Esta técnica se ha utilizado durante más de cinco décadas, permitiendo observar que la Luna se está alejando continuamente.
Por qué la Luna se está alejando de la Tierra
El alejamiento de la Luna no es aleatorio. Es el resultado directo de las llamadas interacciones de marea entre los dos cuerpos.
La gravedad de la Luna tira de los océanos de la Tierra, creando las mareas. Sin embargo, la rotación del planeta hace que estas masas de agua queden ligeramente desplazadas respecto a la posición de la Luna. Este desalineamiento genera una transferencia de energía.
En la práctica, esto significa que:
- la Tierra pierde lentamente velocidad de rotación
- la Luna gana energía orbital
- su órbita se expande gradualmente
Este proceso, aunque imperceptible en el día a día, ocurre de forma continua desde hace miles de millones de años.
La coincidencia que hace posibles los eclipses solares hoy
Actualmente, existe una coincidencia rara que permite la ocurrencia de eclipses solares totales. El Sol es aproximadamente 400 veces más grande que la Luna, pero también está a unos 400 veces más lejos de la Tierra. Este equilibrio hace que ambos tengan prácticamente el mismo tamaño aparente en el cielo.
Es esta coincidencia la que permite que la Luna cubra completamente el disco solar durante un eclipse total.
Sin este alineamiento casi perfecto, el fenómeno simplemente no existiría de la forma en que lo conocemos.
Por qué los eclipses solares totales van a desaparecer
A medida que la Luna continúa alejándose, su tamaño aparente en el cielo disminuye. Esto significa que, en el futuro:
- no podrá cubrir completamente el Sol
- el alineamiento aún ocurrirá
- pero siempre dejará un anillo luminoso visible
Este tipo de eclipse ya existe hoy y se llama eclipse anular, cuando el Sol aparece como un “anillo de fuego” alrededor de la Luna. En un futuro distante, todos los eclipses solares serán de este tipo — los eclipses totales dejarán de ocurrir en la Tierra.
El plazo estimado: cientos de millones de años
Modelos científicos indican que este punto será alcanzado en cerca de 600 millones de años, aunque el valor exacto puede variar según la dinámica del sistema Tierra–Luna a lo largo del tiempo.

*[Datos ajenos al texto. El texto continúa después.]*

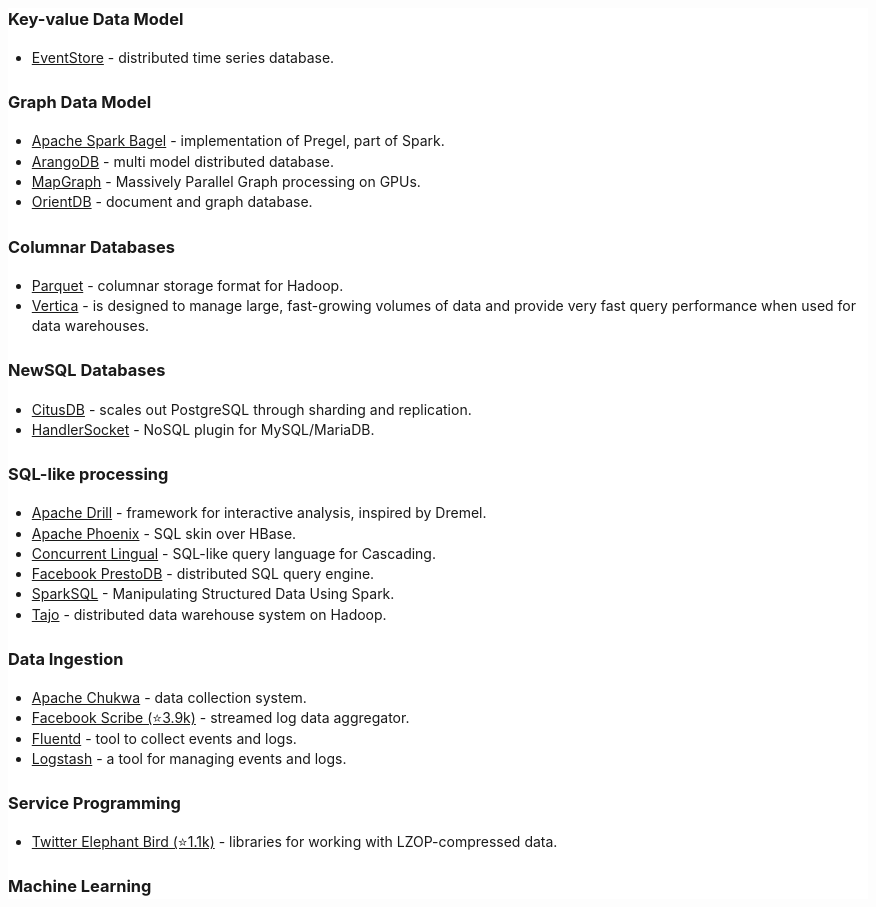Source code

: ### Key-value Data Model

*   [EventStore](https://geteventstore.com/) - distributed time series database.

### Graph Data Model

*   [Apache Spark Bagel](http://spark.apache.org/docs/0.7.3/bagel-programming-guide.html) - implementation of Pregel, part of Spark.
*   [ArangoDB](https://www.arangodb.com/) - multi model distributed database.
*   [MapGraph](https://www.blazegraph.com/mapgraph-technology/) - Massively Parallel Graph processing on GPUs.
*   [OrientDB](http://orientdb.com/) - document and graph database.

### Columnar Databases

*   [Parquet](http://parquet.apache.org/) - columnar storage format for Hadoop.
*   [Vertica](https://www.vertica.com/) - is designed to manage large, fast-growing volumes of data and provide very fast query performance when used for data warehouses.

### NewSQL Databases

*   [CitusDB](https://www.citusdata.com/) - scales out PostgreSQL through sharding and replication.
*   [HandlerSocket](https://www.percona.com/doc/percona-server/5.5/performance/handlersocket.html) - NoSQL plugin for MySQL/MariaDB.

### SQL-like processing

*   [Apache Drill](http://drill.apache.org/) - framework for interactive analysis, inspired by Dremel.
*   [Apache Phoenix](http://phoenix.apache.org/index.html) - SQL skin over HBase.
*   [Concurrent Lingual](http://www.cascading.org/projects/lingual/) - SQL-like query language for Cascading.
*   [Facebook PrestoDB](https://prestodb.io/) - distributed SQL query engine.
*   [SparkSQL](https://databricks.com/blog/2014/03/26/spark-sql-manipulating-structured-data-using-spark-2.html) - Manipulating Structured Data Using Spark.
*   [Tajo](http://tajo.apache.org/) - distributed data warehouse system on Hadoop.

### Data Ingestion

*   [Apache Chukwa](http://chukwa.apache.org/) - data collection system.
*   [Facebook Scribe (⭐3.9k)](https://github.com/facebookarchive/scribe) - streamed log data aggregator.
*   [Fluentd](http://www.fluentd.org) - tool to collect events and logs.
*   [Logstash](https://www.elastic.co/products/logstash) - a tool for managing events and logs.

### Service Programming

*   [Twitter Elephant Bird (⭐1.1k)](https://github.com/twitter/elephant-bird) - libraries for working with LZOP-compressed data.

### Machine Learning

Este número puede parecer lejano, pero es relativamente corto en escala geológica. Representa un cambio inevitable en la dinámica visual del cielo terrestre. El retroceso de la Luna no solo afecta a los eclipses. También influye en otros aspectos del planeta.

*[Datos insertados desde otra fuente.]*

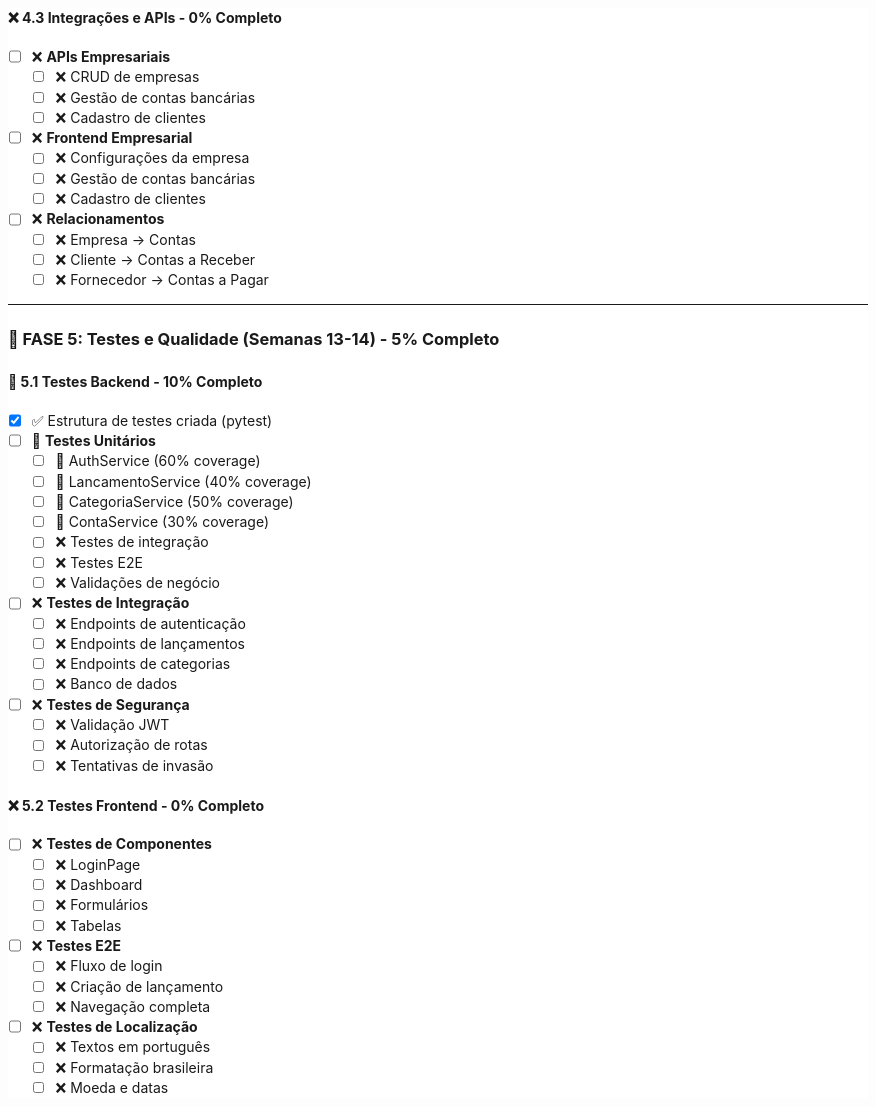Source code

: #### ❌ 4.3 Integrações e APIs - **0%** Completo
- [ ] ❌ **APIs Empresariais**
  - [ ] ❌ CRUD de empresas
  - [ ] ❌ Gestão de contas bancárias
  - [ ] ❌ Cadastro de clientes
- [ ] ❌ **Frontend Empresarial**
  - [ ] ❌ Configurações da empresa
  - [ ] ❌ Gestão de contas bancárias
  - [ ] ❌ Cadastro de clientes
- [ ] ❌ **Relacionamentos**
  - [ ] ❌ Empresa → Contas
  - [ ] ❌ Cliente → Contas a Receber
  - [ ] ❌ Fornecedor → Contas a Pagar

---

### 🧪 FASE 5: Testes e Qualidade (Semanas 13-14) - **5%** Completo

#### 🔄 5.1 Testes Backend - **10%** Completo
- [x] ✅ Estrutura de testes criada (pytest)
- [ ] 🔄 **Testes Unitários**
  - [ ] 🔄 AuthService (60% coverage)
  - [ ] 🔄 LancamentoService (40% coverage)
  - [ ] 🔄 CategoriaService (50% coverage)
  - [ ] 🔄 ContaService (30% coverage)
  - [ ] ❌ Testes de integração
  - [ ] ❌ Testes E2E
  - [ ] ❌ Validações de negócio
- [ ] ❌ **Testes de Integração**
  - [ ] ❌ Endpoints de autenticação
  - [ ] ❌ Endpoints de lançamentos
  - [ ] ❌ Endpoints de categorias
  - [ ] ❌ Banco de dados
- [ ] ❌ **Testes de Segurança**
  - [ ] ❌ Validação JWT
  - [ ] ❌ Autorização de rotas
  - [ ] ❌ Tentativas de invasão

#### ❌ 5.2 Testes Frontend - **0%** Completo
- [ ] ❌ **Testes de Componentes**
  - [ ] ❌ LoginPage
  - [ ] ❌ Dashboard
  - [ ] ❌ Formulários
  - [ ] ❌ Tabelas
- [ ] ❌ **Testes E2E**
  - [ ] ❌ Fluxo de login
  - [ ] ❌ Criação de lançamento
  - [ ] ❌ Navegação completa
- [ ] ❌ **Testes de Localização**
  - [ ] ❌ Textos em português
  - [ ] ❌ Formatação brasileira
  - [ ] ❌ Moeda e datas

Entre los principales efectos están:
- aumento gradual de la duración del día en la Tierra
- cambios en la dinámica de las mareas
- alteraciones en la estabilidad del eje de rotación terrestre a lo largo de millones de años
Estos factores tienen un impacto directo en la evolución del clima y de las condiciones ambientales del planeta en escalas muy largas.
Un fenómeno que ya fue diferente en el pasado
Curiosamente, en el pasado distante, la situación era opuesta. Hace miles de millones de años:
- la Luna estaba mucho más cerca de la Tierra
- parecía más grande en el cielo
- los eclipses totales eran más frecuentes y más intensos
Con el tiempo, el sistema evolucionó hasta alcanzar el equilibrio actual — que es temporal. El momento actual es solo una fase intermedia en un proceso continuo de transformación orbital.

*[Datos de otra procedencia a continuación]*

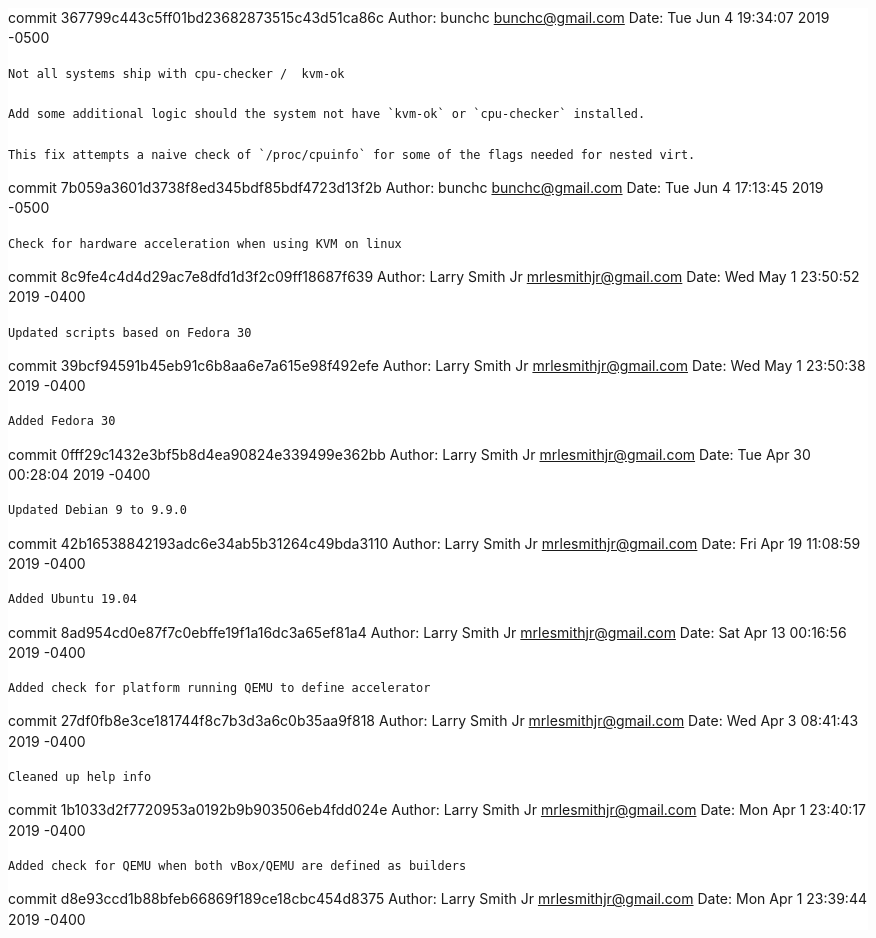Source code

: commit 367799c443c5ff01bd23682873515c43d51ca86c
Author: bunchc <bunchc@gmail.com>
Date:   Tue Jun 4 19:34:07 2019 -0500

    Not all systems ship with cpu-checker /  kvm-ok
    
    Add some additional logic should the system not have `kvm-ok` or `cpu-checker` installed.
    
    This fix attempts a naive check of `/proc/cpuinfo` for some of the flags needed for nested virt.

commit 7b059a3601d3738f8ed345bdf85bdf4723d13f2b
Author: bunchc <bunchc@gmail.com>
Date:   Tue Jun 4 17:13:45 2019 -0500

    Check for hardware acceleration when using KVM on linux

commit 8c9fe4c4d4d29ac7e8dfd1d3f2c09ff18687f639
Author: Larry Smith Jr <mrlesmithjr@gmail.com>
Date:   Wed May 1 23:50:52 2019 -0400

    Updated scripts based on Fedora 30

commit 39bcf94591b45eb91c6b8aa6e7a615e98f492efe
Author: Larry Smith Jr <mrlesmithjr@gmail.com>
Date:   Wed May 1 23:50:38 2019 -0400

    Added Fedora 30

commit 0fff29c1432e3bf5b8d4ea90824e339499e362bb
Author: Larry Smith Jr <mrlesmithjr@gmail.com>
Date:   Tue Apr 30 00:28:04 2019 -0400

    Updated Debian 9 to 9.9.0

commit 42b16538842193adc6e34ab5b31264c49bda3110
Author: Larry Smith Jr <mrlesmithjr@gmail.com>
Date:   Fri Apr 19 11:08:59 2019 -0400

    Added Ubuntu 19.04

commit 8ad954cd0e87f7c0ebffe19f1a16dc3a65ef81a4
Author: Larry Smith Jr <mrlesmithjr@gmail.com>
Date:   Sat Apr 13 00:16:56 2019 -0400

    Added check for platform running QEMU to define accelerator

commit 27df0fb8e3ce181744f8c7b3d3a6c0b35aa9f818
Author: Larry Smith Jr <mrlesmithjr@gmail.com>
Date:   Wed Apr 3 08:41:43 2019 -0400

    Cleaned up help info

commit 1b1033d2f7720953a0192b9b903506eb4fdd024e
Author: Larry Smith Jr <mrlesmithjr@gmail.com>
Date:   Mon Apr 1 23:40:17 2019 -0400

    Added check for QEMU when both vBox/QEMU are defined as builders

commit d8e93ccd1b88bfeb66869f189ce18cbc454d8375
Author: Larry Smith Jr <mrlesmithjr@gmail.com>
Date:   Mon Apr 1 23:39:44 2019 -0400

La posibilidad de observar un eclipse solar total — cuando el día se convierte en noche por unos minutos — depende de una coincidencia extremadamente específica entre tamaño y distancia. Esta coincidencia no es permanente. Existe ahora, pero no existirá para siempre.
El constante alejamiento de la Luna asegura que, en algún momento del futuro, el cielo de la Tierra dejará de ofrecer este espectáculo raro, sustituyéndolo por versiones menos dramáticas del mismo alineamiento.
Aunque imperceptible en la escala de una vida humana, el sistema Tierra–Luna está en constante cambio. Cada año, la Luna se aleja un poco más. Cada millón de años, esta diferencia se acumula. Y a lo largo de cientos de millones de años, el resultado será visible incluso a simple vista — no como un evento aislado, sino como la ausencia de un fenómeno que hoy parece natural.
Los eclipses solares totales, que hoy fascinan a millones de personas alrededor del mundo, son en realidad un evento temporal en la historia del planeta.